▶ _EXERCISE MATERIAL_:
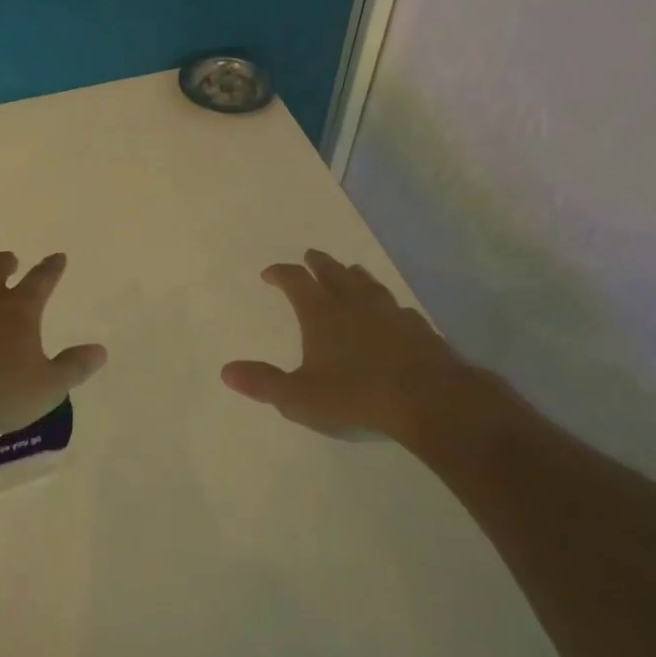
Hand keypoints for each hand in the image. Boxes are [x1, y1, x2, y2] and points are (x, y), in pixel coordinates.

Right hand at [221, 249, 506, 444]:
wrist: (429, 400)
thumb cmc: (356, 396)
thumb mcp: (299, 396)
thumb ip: (263, 383)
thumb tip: (226, 371)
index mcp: (321, 312)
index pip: (295, 281)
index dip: (280, 274)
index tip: (269, 273)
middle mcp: (354, 303)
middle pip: (333, 272)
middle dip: (318, 263)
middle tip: (310, 257)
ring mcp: (389, 312)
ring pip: (367, 283)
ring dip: (353, 275)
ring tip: (349, 271)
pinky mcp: (418, 328)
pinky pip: (396, 307)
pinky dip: (385, 304)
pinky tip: (391, 312)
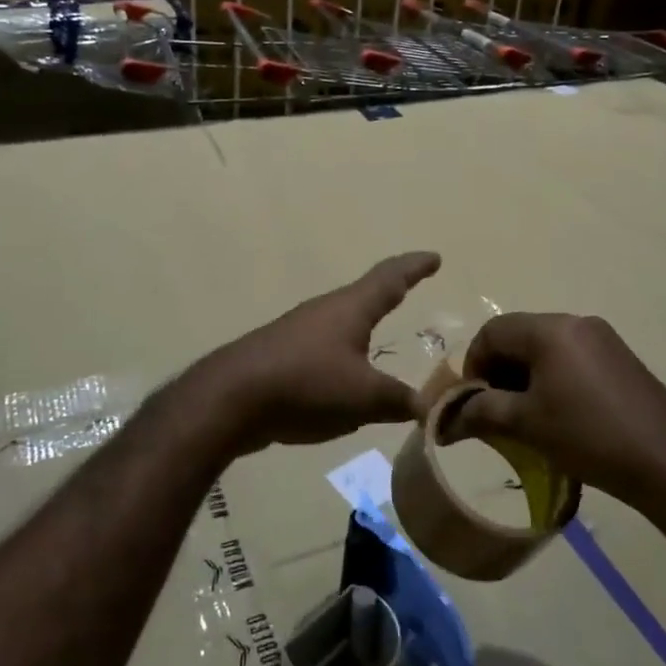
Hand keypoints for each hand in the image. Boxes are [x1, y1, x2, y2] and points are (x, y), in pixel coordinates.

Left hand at [194, 252, 441, 456]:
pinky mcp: (281, 357)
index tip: (435, 257)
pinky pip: (323, 352)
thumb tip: (430, 407)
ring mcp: (299, 332)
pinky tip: (342, 382)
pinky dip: (343, 359)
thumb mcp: (364, 397)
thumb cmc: (307, 383)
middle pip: (365, 295)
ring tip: (379, 337)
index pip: (391, 278)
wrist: (231, 398)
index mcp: (352, 308)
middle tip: (409, 291)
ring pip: (342, 324)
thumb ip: (400, 401)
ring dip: (363, 327)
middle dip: (389, 293)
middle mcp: (326, 311)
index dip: (415, 267)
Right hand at [455, 313, 665, 503]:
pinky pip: (571, 356)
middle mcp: (576, 322)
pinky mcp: (620, 358)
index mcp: (550, 329)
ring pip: (546, 347)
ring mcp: (602, 338)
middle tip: (497, 411)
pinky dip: (553, 377)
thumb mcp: (526, 424)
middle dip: (500, 370)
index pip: (493, 331)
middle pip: (519, 335)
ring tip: (526, 416)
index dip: (474, 364)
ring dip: (526, 375)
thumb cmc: (587, 436)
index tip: (474, 401)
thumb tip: (445, 419)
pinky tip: (559, 413)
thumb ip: (481, 412)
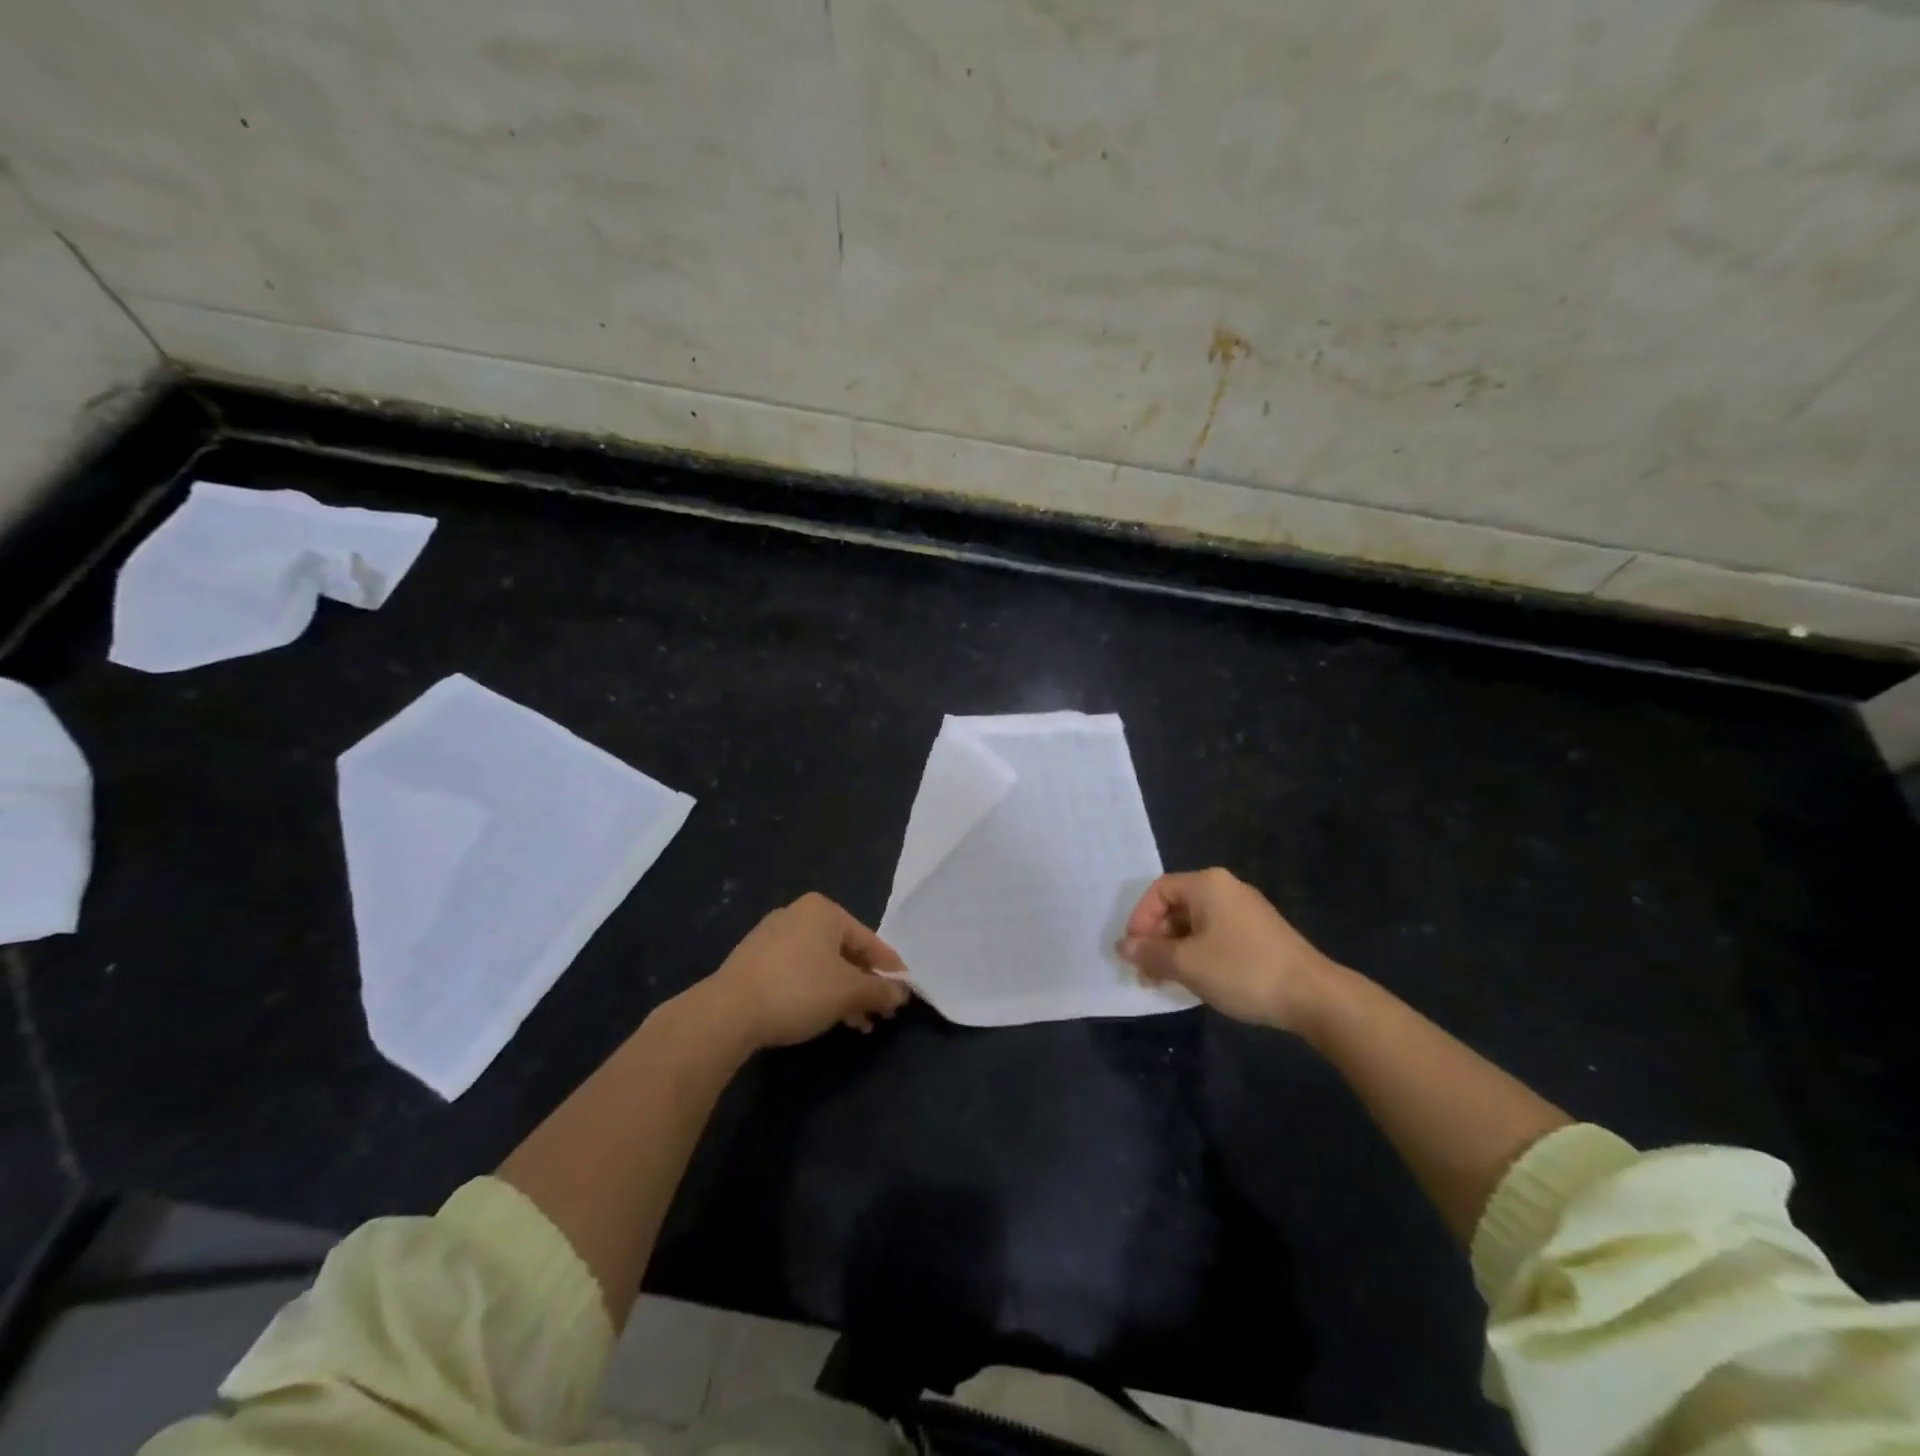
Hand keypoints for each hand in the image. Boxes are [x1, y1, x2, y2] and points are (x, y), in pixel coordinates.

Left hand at [702, 893, 911, 1049]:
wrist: (727, 1012)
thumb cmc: (798, 990)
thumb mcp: (848, 992)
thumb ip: (880, 990)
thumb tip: (902, 993)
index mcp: (824, 911)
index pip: (869, 940)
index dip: (889, 969)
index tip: (903, 993)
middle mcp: (798, 914)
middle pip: (845, 951)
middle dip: (864, 985)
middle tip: (879, 1014)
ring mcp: (772, 936)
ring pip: (821, 965)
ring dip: (842, 993)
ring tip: (857, 1024)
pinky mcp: (754, 960)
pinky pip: (798, 972)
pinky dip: (816, 992)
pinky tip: (824, 1017)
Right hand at [1118, 868, 1338, 1031]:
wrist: (1313, 996)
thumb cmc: (1242, 970)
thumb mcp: (1187, 964)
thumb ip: (1151, 953)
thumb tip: (1123, 947)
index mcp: (1208, 884)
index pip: (1158, 890)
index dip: (1139, 919)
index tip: (1133, 952)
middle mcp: (1226, 888)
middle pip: (1177, 905)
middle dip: (1156, 938)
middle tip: (1146, 971)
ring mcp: (1246, 910)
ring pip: (1196, 923)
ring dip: (1175, 949)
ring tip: (1167, 980)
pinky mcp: (1260, 933)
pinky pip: (1216, 934)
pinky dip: (1198, 952)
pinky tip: (1197, 979)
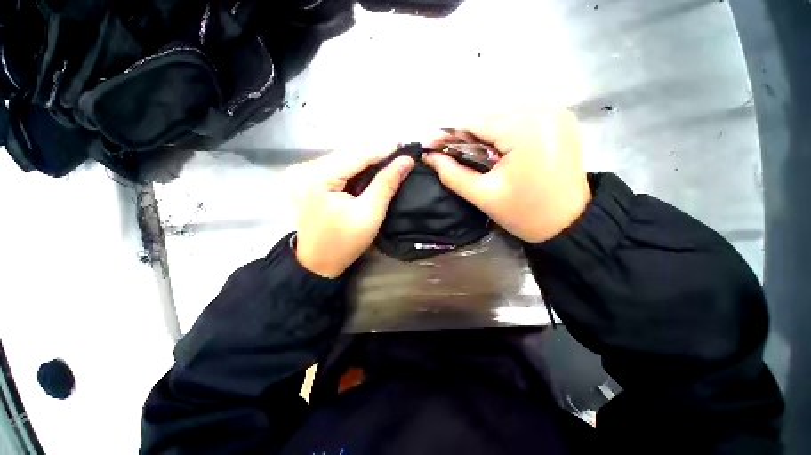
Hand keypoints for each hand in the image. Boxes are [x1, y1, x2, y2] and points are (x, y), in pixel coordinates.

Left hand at [292, 148, 414, 277]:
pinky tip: (373, 167)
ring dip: (368, 157)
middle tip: (401, 152)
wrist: (318, 262)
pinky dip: (357, 165)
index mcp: (317, 177)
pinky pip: (338, 165)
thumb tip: (406, 161)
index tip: (405, 146)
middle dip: (376, 151)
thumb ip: (386, 184)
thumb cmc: (344, 243)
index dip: (383, 149)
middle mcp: (306, 168)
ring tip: (391, 158)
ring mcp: (305, 172)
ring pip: (344, 156)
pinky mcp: (309, 178)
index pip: (356, 154)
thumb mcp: (370, 214)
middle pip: (348, 151)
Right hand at [423, 108, 590, 242]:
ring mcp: (556, 114)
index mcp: (526, 130)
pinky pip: (520, 121)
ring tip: (476, 157)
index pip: (475, 122)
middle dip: (467, 137)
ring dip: (484, 136)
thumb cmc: (525, 214)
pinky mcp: (560, 121)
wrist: (569, 224)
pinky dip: (504, 134)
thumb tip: (429, 157)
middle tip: (451, 155)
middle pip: (490, 118)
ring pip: (503, 118)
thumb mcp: (483, 196)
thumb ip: (452, 174)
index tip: (431, 146)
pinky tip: (499, 152)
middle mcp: (544, 112)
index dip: (449, 135)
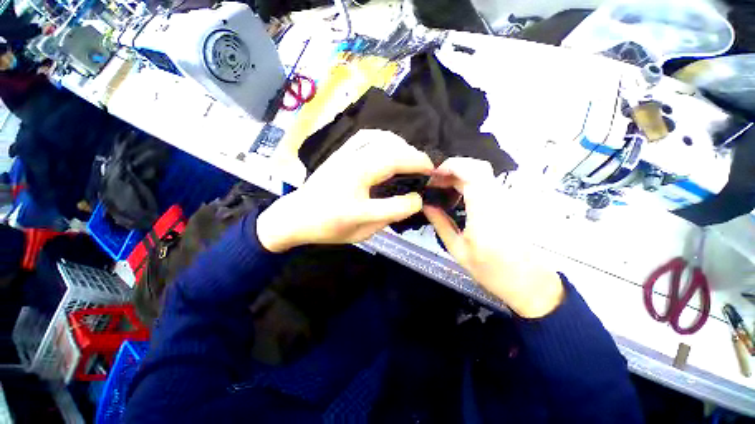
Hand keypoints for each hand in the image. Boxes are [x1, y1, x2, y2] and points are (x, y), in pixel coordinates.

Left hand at [258, 129, 433, 252]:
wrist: (296, 216)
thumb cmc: (328, 226)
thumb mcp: (363, 230)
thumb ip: (391, 213)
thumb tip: (416, 200)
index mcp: (357, 184)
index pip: (396, 172)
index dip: (419, 169)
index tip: (434, 173)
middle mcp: (352, 164)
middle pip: (391, 151)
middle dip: (415, 156)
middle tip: (427, 168)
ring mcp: (345, 155)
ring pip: (380, 138)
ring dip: (401, 145)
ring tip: (411, 158)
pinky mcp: (340, 152)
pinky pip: (366, 136)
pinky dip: (384, 138)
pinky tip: (389, 147)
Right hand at [423, 158, 563, 317]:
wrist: (527, 280)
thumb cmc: (491, 270)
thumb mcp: (458, 249)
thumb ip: (440, 223)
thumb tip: (426, 205)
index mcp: (485, 211)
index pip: (471, 173)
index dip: (450, 166)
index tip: (433, 176)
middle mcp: (498, 199)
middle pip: (477, 167)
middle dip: (452, 169)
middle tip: (435, 183)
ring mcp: (506, 199)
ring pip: (482, 173)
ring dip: (459, 175)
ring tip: (442, 188)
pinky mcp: (508, 202)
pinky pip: (486, 182)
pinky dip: (468, 182)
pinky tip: (457, 195)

▶ _TO DO_:
The expected result is the data above in exact form, free of pictures.

▶ _OUTPUT BELOW_:
Hand keypoints for each hand in the image. Boxes are [x1, y1, x2, y2] and points are (x, y), in pixel coordinates.

Right hand at [221, 249, 506, 444]:
wrist: (429, 400)
thumb cmc: (356, 396)
thumb mcp: (299, 396)
thumb ip: (263, 383)
thumb tip: (226, 371)
index mcp: (321, 312)
index pip: (295, 281)
index dip: (280, 274)
index tip: (269, 273)
middle mcp: (354, 303)
middle pip: (333, 272)
middle dip: (318, 263)
middle tip: (310, 257)
ring mcp: (389, 312)
ring pip: (367, 283)
ring dip: (353, 275)
ring tip: (349, 271)
pinky mcp: (418, 328)
pinky pip: (396, 307)
pinky dip: (385, 304)
pinky tip: (391, 312)
Hand keypoints for each hand in the image. Boxes are [x1, y1, x2, y2] and points are (x, y), in pixel coordinates.

Left hand at [194, 252, 441, 456]:
pinky mcp: (281, 357)
index tip: (435, 257)
pinky pip: (323, 352)
thumb tip: (430, 407)
ring mcp: (299, 332)
pinky tip: (342, 382)
pinky dip: (343, 359)
thumb mcp: (364, 397)
thumb cmc: (307, 383)
middle pip: (365, 295)
ring tip: (379, 337)
index pip: (391, 278)
wrist: (231, 398)
index mcp: (352, 308)
middle tip: (409, 291)
ring pip: (342, 324)
thumb ip: (400, 401)
ring dip: (363, 327)
middle dip: (389, 293)
middle mcp: (326, 311)
index dip: (415, 267)
Right hand at [455, 313, 665, 503]:
pinky pip: (571, 356)
middle mcp: (576, 322)
pinky mcp: (620, 358)
index mcp: (550, 329)
ring pip: (546, 347)
ring mcp: (602, 338)
middle tip: (497, 411)
pinky dip: (553, 377)
thumb mcp: (526, 424)
middle dip: (500, 370)
index pip: (493, 331)
middle pip: (519, 335)
ring tip: (526, 416)
index dip: (474, 364)
ring dip: (526, 375)
thumb cmc: (587, 436)
index tip: (474, 401)
thumb tip: (445, 419)
pinky tip: (559, 413)
thumb ip: (481, 412)
Hand keypoints for each hand in the image. Boxes are [x1, y1, x2, y2] and points are (x, y), in pixel coordinates.

Left hand at [702, 893, 911, 1049]:
wrist: (727, 1012)
thumb cmc: (798, 990)
thumb mcp: (848, 992)
thumb ip: (880, 990)
thumb tip: (902, 993)
index mcp: (824, 911)
index pip: (869, 940)
index dip: (889, 969)
index tip: (903, 993)
middle mcp: (798, 914)
middle pip: (845, 951)
middle dip: (864, 985)
middle tip: (879, 1014)
ring mcp: (772, 936)
ring pip: (821, 965)
ring dip: (842, 993)
ring tip: (857, 1024)
pinky mcp: (754, 960)
pinky pip: (798, 972)
pinky dip: (816, 992)
pinky tip: (824, 1017)
Right hand at [1118, 868, 1338, 1031]:
wrist: (1313, 996)
thumb cmc: (1242, 970)
thumb mcp: (1187, 964)
thumb ip: (1151, 953)
thumb tip: (1123, 947)
index mcp: (1208, 884)
index pip: (1158, 890)
index dip: (1139, 919)
index tip: (1133, 952)
middle mcp: (1226, 888)
middle pip: (1177, 905)
middle dip: (1156, 938)
middle tip: (1146, 971)
ring mcp: (1246, 910)
ring pip: (1196, 923)
ring dip: (1175, 949)
ring tip: (1167, 980)
pinky mcp: (1260, 933)
pinky pip: (1216, 934)
pinky dip: (1198, 952)
pinky tip: (1197, 979)
Hand keypoints for each hand in the image. Boxes are [x1, y1, x2, y2] and points are (x, y), in pixel coordinates.

Left hand at [292, 148, 414, 277]:
pinky tip: (373, 167)
ring dip: (368, 157)
middle tip: (401, 152)
wrist: (318, 262)
pinky dip: (357, 165)
index mcp: (317, 177)
pinky pip: (338, 165)
thumb tip: (406, 161)
index tip: (405, 146)
middle dip: (376, 151)
thumb ip: (386, 184)
thumb cmc: (344, 243)
index dip: (383, 149)
middle mcp: (306, 168)
ring tip: (391, 158)
ring mcp: (305, 172)
ring pip: (344, 156)
pinky mcp: (309, 178)
index pip: (356, 154)
thumb mcp: (370, 214)
middle pip: (348, 151)
Right hand at [423, 108, 590, 242]:
ring mcp: (556, 114)
index mcp: (526, 130)
pinky pip: (520, 121)
ring tip: (476, 157)
index pip: (475, 122)
middle dip: (467, 137)
ring dip: (484, 136)
thumb cmc: (525, 214)
pinky mcp: (560, 121)
wrist: (569, 224)
pinky dip: (504, 134)
thumb tip: (429, 157)
middle tip: (451, 155)
middle pip: (490, 118)
ring pip: (503, 118)
thumb mcp: (483, 196)
thumb ip: (452, 174)
index tip: (431, 146)
pinky tip: (499, 152)
middle mcp: (544, 112)
index dip: (449, 135)
Hand keypoints for each hand in the image. Boxes are [x1, y1, x2, y2] and points are (x, y), in pixel coordinates.

Left hand at [258, 129, 433, 252]:
wrist: (296, 216)
thumb cmc: (328, 226)
thumb mcp: (363, 230)
thumb ip: (391, 213)
thumb tip: (416, 200)
index mcp: (357, 184)
index pip: (396, 172)
index dip: (419, 169)
index tip: (434, 173)
middle mcp: (352, 164)
middle pip: (391, 151)
middle dip: (415, 156)
middle tip: (427, 168)
ring mcp: (345, 155)
ring pip: (380, 138)
ring dip: (401, 145)
ring tip: (411, 158)
pinky mcp: (340, 152)
pinky pip: (366, 136)
pinky dip: (384, 138)
pinky tip: (389, 147)
Right hand at [423, 158, 563, 317]:
wrist: (527, 280)
thumb cmc: (491, 270)
thumb mcp: (458, 249)
thumb ip: (440, 223)
thumb tip: (426, 205)
index mcp: (485, 211)
index pip: (471, 173)
index dip: (450, 166)
index tip: (433, 176)
middle mcp: (498, 199)
middle pip: (477, 167)
middle dip: (452, 169)
middle tip: (435, 183)
ring mcp: (506, 199)
ring pip: (482, 173)
ring dip: (459, 175)
ring tip: (442, 188)
pinky mcp: (508, 202)
pinky pip: (486, 182)
pinky dip: (468, 182)
pinky tip: (457, 195)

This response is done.